#### [WHAT IS REQUIRED]
Extract the passage of the text below from "Upcoming stuff" up to and including "expensive. Who knows?", word for word.

BEGIN TEXT

Dead hard drive in old-school Mac style, Amstrad CPC, and an RGB30.

Published stuff

For Stuff this week, I wrote about the Amstrad CPC’s 40th anniversary. I don’t think anything else I’ve ever posted to LinkedIn has got so much traction. Mastodon and Bluesky users shared the piece a lot too. But not Threads users. Maybe those guys are Oric fans.

My column this week is: Apple, Google and others don’t care about your data and photos – but you should. It’s a tale of woe and data loss – and also how safeguarding all your data is becoming increasingly tricky. 

Just one piece for TapSmart this week, looking into gardening and plant care apps for iPhone. Sneakily, one of them is actually a game.

Upcoming stuff

Summer holidays are on the horizon, and so I’m starting to look into apps for use at airports and when on a plane. I do wonder when ‘download everything for offline use’ will seem as archaic as stuffing a backpack full of books. Or perhaps in-flight Wi-Fi will always remain rubbish and expensive. Who knows?

More retro stuff is on the way too. A couple of interviews looking into lesser-known games. And also some ‘modern retro’, exploring Pico-8.

Other stuff

I broke and bought an RGB30. Because I didn’t already have enough little consoles. And it’s everything I expected: not-great D-pad; cheap feel; finicky charging; but fantastic for Pico-8 because of the unconventional 1:1 aspect 720p display. I’m also enjoying using it for vertical arcade games.

I recently spotted my Duolingo icon looked haggard and old. Turns out this was the icon equivalent of clickbait. It’s been a big win from a business perspective, bringing people back to the app. But I question it in other ways. I cannot override this icon, despite being a paying Duolingo user. And lapsed users returning don’t see the icon change once they start learning again. I’ve also seen folks suggest it could be seen as poor framing from a mental health issue. Personally, my main takeaway is that I hate the idea clickbait has now reached home screens.

Finally, AI sucks, part 431,876. I spotted a dodgy eBay listing, looking to charge a huge sum of money for a Kickstarter the seller isn’t anything to do with and that’s not due for over a year. That annoyed me, because I care very much about the success of this particular kickstarter. So I reported it. eBay’s response: “We looked into your report and didn’t find the listing to be in violation of our policy. This determination was made using automation or artificial intelligence.” Last time I bother doing that, then.

END TEXT
BEGIN PROVIDED DATA

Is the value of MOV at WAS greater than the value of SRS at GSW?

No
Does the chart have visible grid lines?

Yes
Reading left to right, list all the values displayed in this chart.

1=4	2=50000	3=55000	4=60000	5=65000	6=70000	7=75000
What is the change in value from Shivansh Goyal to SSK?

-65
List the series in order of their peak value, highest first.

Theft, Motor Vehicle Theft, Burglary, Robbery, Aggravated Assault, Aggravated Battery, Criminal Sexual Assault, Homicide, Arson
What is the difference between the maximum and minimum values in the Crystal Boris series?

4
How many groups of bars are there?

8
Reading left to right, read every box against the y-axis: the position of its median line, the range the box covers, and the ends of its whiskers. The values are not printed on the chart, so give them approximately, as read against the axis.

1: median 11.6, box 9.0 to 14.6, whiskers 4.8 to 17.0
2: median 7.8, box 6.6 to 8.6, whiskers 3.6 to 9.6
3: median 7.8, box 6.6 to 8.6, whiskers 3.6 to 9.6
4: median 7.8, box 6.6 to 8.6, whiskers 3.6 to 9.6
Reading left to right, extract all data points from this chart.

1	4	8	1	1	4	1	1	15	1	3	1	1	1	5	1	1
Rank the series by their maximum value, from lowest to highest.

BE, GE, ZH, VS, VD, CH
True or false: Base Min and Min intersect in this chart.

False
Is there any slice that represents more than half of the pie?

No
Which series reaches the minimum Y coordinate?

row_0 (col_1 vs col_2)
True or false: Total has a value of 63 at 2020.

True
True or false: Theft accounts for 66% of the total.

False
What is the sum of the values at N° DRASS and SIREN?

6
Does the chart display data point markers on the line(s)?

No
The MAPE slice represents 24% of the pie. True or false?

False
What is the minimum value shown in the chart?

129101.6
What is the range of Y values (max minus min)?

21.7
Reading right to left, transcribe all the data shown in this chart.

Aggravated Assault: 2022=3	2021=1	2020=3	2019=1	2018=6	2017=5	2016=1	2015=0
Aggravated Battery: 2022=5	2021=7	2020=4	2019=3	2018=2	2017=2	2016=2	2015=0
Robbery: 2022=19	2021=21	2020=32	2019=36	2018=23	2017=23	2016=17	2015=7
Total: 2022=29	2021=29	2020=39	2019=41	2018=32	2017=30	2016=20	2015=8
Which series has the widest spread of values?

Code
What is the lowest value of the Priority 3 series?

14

END PROVIDED DATA

#### [RESPONSE]
Upcoming stuff

Summer holidays are on the horizon, and so I’m starting to look into apps for use at airports and when on a plane. I do wonder when ‘download everything for offline use’ will seem as archaic as stuffing a backpack full of books. Or perhaps in-flight Wi-Fi will always remain rubbish and expensive. Who knows?